Given information
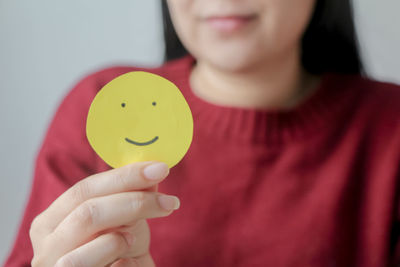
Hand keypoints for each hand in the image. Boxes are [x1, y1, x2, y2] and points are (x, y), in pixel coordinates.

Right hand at [29, 161, 178, 266]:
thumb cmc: (115, 254)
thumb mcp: (124, 222)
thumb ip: (132, 196)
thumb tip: (152, 172)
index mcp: (51, 220)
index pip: (85, 189)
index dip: (124, 176)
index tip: (160, 169)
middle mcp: (46, 245)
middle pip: (88, 212)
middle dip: (134, 202)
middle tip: (170, 202)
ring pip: (95, 242)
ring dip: (123, 237)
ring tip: (134, 240)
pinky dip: (125, 262)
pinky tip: (128, 261)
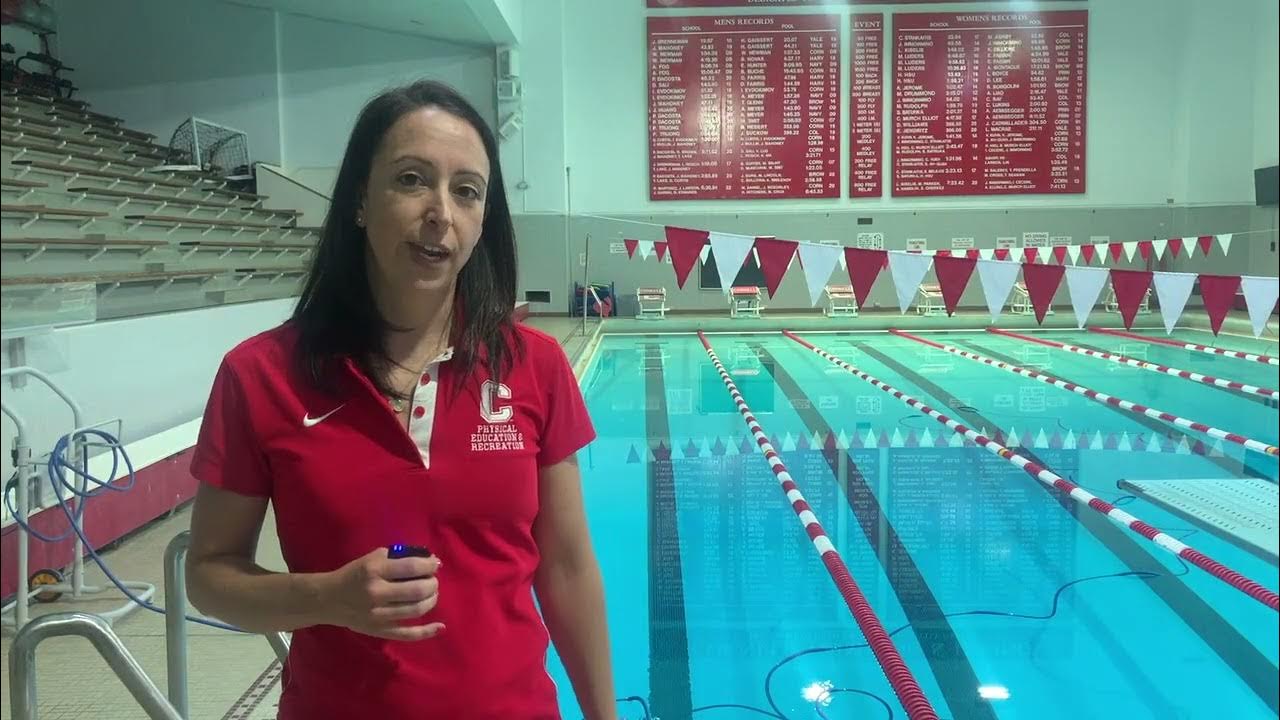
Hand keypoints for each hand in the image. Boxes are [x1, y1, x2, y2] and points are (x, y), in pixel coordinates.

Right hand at [322, 547, 443, 640]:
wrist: (328, 599)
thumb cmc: (353, 574)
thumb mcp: (372, 558)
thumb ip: (398, 557)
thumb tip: (428, 562)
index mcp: (374, 571)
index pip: (411, 567)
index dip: (429, 565)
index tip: (434, 564)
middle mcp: (377, 593)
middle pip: (417, 590)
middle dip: (432, 583)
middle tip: (433, 580)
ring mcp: (379, 615)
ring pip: (416, 610)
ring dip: (431, 600)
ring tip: (432, 593)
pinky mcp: (380, 631)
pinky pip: (407, 635)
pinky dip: (426, 632)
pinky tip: (440, 626)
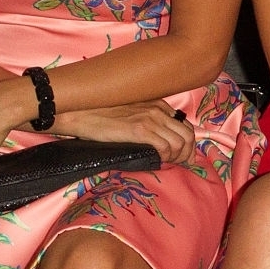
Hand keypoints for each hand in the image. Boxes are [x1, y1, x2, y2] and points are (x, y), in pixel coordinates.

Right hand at [57, 100, 197, 164]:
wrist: (80, 113)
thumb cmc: (101, 115)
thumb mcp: (131, 112)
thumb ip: (148, 121)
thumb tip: (160, 141)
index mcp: (157, 104)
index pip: (184, 125)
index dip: (189, 143)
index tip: (185, 156)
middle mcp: (157, 109)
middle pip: (188, 134)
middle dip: (188, 153)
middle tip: (181, 164)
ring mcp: (150, 118)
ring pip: (180, 142)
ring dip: (178, 157)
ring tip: (169, 164)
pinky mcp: (139, 129)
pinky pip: (165, 147)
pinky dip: (166, 158)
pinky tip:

Directions
In the entries above, find the line containing "index dip: (124, 176)" and the line containing "pinky tip: (440, 626)", then copy both and every line between them exactly, without any picture.

Response area
index dip: (124, 176)
index tip: (160, 169)
middle mcp: (46, 245)
middle pip: (88, 212)
middle dip: (134, 202)
middle tip: (170, 202)
ring pip: (95, 242)
ring dip: (123, 237)
ring tip: (134, 240)
pinky dip: (125, 262)
pinky tip: (128, 261)
Hand keypoints for each hand in the image. Boxes are [x1, y1, x2, y2] and points are (x, y), in pixel coordinates.

Right hand at [322, 547, 443, 640]:
wrist: (328, 599)
thumb cmc: (353, 574)
thumb mcp: (372, 558)
thumb ip: (398, 557)
thumb tip: (428, 562)
index mcp: (374, 571)
index pip: (411, 567)
index dip: (429, 565)
index tip: (434, 564)
middle mcp: (377, 593)
middle pip: (417, 590)
middle dip: (432, 583)
middle tip: (433, 580)
ring mcp: (379, 615)
ring pip: (416, 610)
ring dip: (431, 600)
ring tip: (432, 593)
pinky mcp: (380, 631)
pinky pip: (407, 635)
pinky dip: (426, 632)
pinky tip: (440, 626)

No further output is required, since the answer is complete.